== JOB ==
Below is a block of entries; repeat exactly the lines starting at the line that contains "<source format=kicad_sch>" and ending at the line that contains "114.3 76.7846 0)", both included.

== DATA SUPPLIED ==

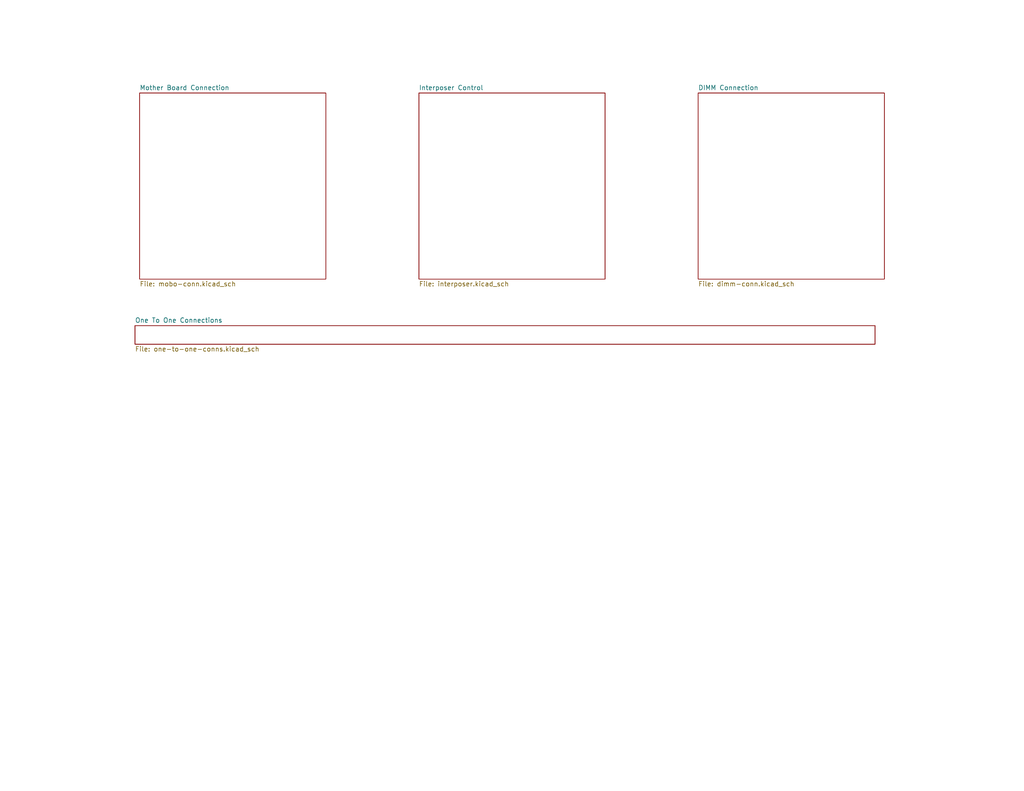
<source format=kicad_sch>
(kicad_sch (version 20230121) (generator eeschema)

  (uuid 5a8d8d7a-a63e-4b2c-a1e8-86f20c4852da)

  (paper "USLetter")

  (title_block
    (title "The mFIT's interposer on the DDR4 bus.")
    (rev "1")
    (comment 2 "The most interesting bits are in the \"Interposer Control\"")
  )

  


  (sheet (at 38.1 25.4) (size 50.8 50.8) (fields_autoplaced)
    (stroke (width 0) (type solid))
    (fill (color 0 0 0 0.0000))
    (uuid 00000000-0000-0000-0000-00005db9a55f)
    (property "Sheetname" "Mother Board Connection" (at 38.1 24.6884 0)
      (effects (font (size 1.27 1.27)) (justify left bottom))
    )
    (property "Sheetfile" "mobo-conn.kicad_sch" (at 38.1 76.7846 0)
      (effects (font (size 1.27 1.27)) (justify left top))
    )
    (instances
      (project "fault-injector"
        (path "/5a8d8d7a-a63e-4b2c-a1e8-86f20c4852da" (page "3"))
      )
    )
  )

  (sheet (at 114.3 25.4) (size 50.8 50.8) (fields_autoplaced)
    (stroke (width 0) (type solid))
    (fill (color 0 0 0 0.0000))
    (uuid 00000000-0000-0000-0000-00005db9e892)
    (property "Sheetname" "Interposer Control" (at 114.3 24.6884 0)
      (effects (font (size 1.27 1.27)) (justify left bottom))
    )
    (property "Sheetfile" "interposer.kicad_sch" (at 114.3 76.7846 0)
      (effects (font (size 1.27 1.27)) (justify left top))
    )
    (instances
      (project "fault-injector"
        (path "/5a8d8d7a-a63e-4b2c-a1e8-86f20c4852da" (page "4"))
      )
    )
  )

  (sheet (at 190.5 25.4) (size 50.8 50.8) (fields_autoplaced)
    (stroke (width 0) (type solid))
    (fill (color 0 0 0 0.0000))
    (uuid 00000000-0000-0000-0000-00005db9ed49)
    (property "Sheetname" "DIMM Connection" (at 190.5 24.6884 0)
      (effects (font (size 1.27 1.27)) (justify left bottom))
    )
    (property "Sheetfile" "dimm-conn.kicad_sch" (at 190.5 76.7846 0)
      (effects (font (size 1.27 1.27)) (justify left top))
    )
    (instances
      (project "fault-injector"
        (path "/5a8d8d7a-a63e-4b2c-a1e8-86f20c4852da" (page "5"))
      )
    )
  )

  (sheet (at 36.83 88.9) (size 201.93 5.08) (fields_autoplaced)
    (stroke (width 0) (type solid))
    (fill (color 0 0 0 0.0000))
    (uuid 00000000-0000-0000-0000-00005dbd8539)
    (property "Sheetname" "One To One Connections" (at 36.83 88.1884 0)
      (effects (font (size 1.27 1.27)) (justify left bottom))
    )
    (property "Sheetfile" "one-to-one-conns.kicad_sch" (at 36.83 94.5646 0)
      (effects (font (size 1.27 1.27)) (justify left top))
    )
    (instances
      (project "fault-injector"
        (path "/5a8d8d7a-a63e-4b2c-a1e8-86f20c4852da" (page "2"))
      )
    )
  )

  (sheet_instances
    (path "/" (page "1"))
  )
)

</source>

---

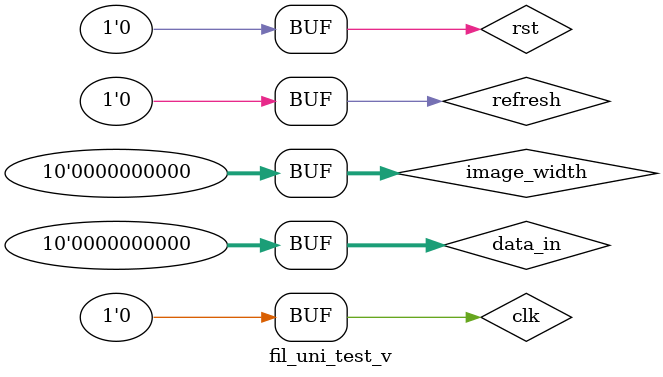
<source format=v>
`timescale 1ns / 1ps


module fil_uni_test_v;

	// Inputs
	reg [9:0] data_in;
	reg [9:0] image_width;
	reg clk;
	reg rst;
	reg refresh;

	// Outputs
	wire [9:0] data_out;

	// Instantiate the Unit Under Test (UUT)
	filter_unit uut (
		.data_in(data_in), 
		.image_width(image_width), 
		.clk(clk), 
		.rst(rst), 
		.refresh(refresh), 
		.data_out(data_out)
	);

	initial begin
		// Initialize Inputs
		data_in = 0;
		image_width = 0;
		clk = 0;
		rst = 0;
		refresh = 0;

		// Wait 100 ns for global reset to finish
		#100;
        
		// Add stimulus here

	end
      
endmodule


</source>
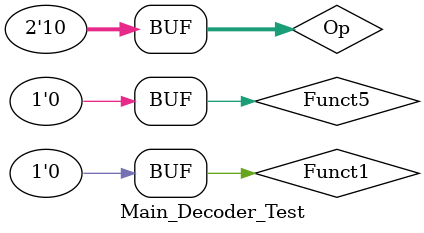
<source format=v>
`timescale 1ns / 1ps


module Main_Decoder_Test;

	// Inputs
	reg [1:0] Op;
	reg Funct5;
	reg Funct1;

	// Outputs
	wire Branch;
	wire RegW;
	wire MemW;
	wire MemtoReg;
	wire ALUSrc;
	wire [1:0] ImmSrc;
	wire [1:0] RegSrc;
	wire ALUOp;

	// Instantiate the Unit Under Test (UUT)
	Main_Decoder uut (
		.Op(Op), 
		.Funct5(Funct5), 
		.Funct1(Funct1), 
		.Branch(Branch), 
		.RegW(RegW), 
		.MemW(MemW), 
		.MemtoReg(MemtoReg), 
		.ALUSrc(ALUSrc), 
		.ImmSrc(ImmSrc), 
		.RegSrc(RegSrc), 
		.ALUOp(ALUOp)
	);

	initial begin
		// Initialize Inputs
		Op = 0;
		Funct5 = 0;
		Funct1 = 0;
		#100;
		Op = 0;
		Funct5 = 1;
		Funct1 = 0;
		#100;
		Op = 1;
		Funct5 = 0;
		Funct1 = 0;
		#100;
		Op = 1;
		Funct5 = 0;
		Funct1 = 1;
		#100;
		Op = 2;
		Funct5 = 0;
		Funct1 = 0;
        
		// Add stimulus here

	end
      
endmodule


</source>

== RESPONSE TO THIS TASK ==
<source format=kicad_sch>
(kicad_sch (version 20230121) (generator eeschema)

  (uuid 5a8d8d7a-a63e-4b2c-a1e8-86f20c4852da)

  (paper "USLetter")

  (title_block
    (title "The mFIT's interposer on the DDR4 bus.")
    (rev "1")
    (comment 2 "The most interesting bits are in the \"Interposer Control\"")
  )

  


  (sheet (at 38.1 25.4) (size 50.8 50.8) (fields_autoplaced)
    (stroke (width 0) (type solid))
    (fill (color 0 0 0 0.0000))
    (uuid 00000000-0000-0000-0000-00005db9a55f)
    (property "Sheetname" "Mother Board Connection" (at 38.1 24.6884 0)
      (effects (font (size 1.27 1.27)) (justify left bottom))
    )
    (property "Sheetfile" "mobo-conn.kicad_sch" (at 38.1 76.7846 0)
      (effects (font (size 1.27 1.27)) (justify left top))
    )
    (instances
      (project "fault-injector"
        (path "/5a8d8d7a-a63e-4b2c-a1e8-86f20c4852da" (page "3"))
      )
    )
  )

  (sheet (at 114.3 25.4) (size 50.8 50.8) (fields_autoplaced)
    (stroke (width 0) (type solid))
    (fill (color 0 0 0 0.0000))
    (uuid 00000000-0000-0000-0000-00005db9e892)
    (property "Sheetname" "Interposer Control" (at 114.3 24.6884 0)
      (effects (font (size 1.27 1.27)) (justify left bottom))
    )
    (property "Sheetfile" "interposer.kicad_sch" (at 114.3 76.7846 0)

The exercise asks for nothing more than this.